2. L-Carnitine: Increases glutamate affinity for metabotropic glutamate receptors. These receptors increase our appetite and generally pull glutamate out of circulation and back into storage.
3. Vitamin K (MK-4): Gets calcium out of the system. Calcium is a second-messenger for NMDA receptors (the problematic type of glutamate receptor).
4. Manganese: Necessary to convert glutamate to glutamine. Which seems to help some people. Unless you are one of the people that it gives horrible horrible insomnia to. MK-4 deficiency might be the deciding factor, but I am far from sure.
5. Magnesium: Inhibits glutamate receptors.
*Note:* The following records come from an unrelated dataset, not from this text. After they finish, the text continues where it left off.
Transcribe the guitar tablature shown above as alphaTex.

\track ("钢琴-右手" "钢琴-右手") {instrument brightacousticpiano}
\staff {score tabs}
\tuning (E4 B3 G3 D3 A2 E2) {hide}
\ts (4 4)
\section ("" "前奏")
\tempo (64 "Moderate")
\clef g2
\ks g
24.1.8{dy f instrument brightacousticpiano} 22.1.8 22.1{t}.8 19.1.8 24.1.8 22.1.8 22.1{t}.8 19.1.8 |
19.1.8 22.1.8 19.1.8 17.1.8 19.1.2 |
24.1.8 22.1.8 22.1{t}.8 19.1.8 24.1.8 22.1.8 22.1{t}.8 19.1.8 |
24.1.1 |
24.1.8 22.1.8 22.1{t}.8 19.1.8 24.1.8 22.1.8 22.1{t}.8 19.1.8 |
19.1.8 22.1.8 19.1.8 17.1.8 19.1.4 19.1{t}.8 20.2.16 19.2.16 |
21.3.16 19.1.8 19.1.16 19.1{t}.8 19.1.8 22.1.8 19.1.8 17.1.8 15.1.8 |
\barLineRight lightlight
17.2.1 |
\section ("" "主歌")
6. Boron or if you can't do that Molybdenum: Mo does and Boron seems to help with/be necessary for the activity of SUOX, which converts sulfites to sulfates. Sulfites combine with cystine to form a glutamate analog, so reducing sulfites numbers reduces glutamate excitotoxicity. On the other hand, this seems to be a case where the body adapts to having the glutamate analog around, so after a while Boron and Molybdenum no longer made me tired or helped with sleep--although they still help with sulfites, so I still take one of them. For myself taking both of them causes insomnia, so I would suggest you choose one.
7. Lithium: Yasko claims (and seeing as this is purely a clinical insight, I might believe her) that higher doses of B12 depletes lithium in some people. I'm not sure exactly how Lithium helps, although I see speculation that it antagonizes NMDA receptors in a similar fashion to magnesium.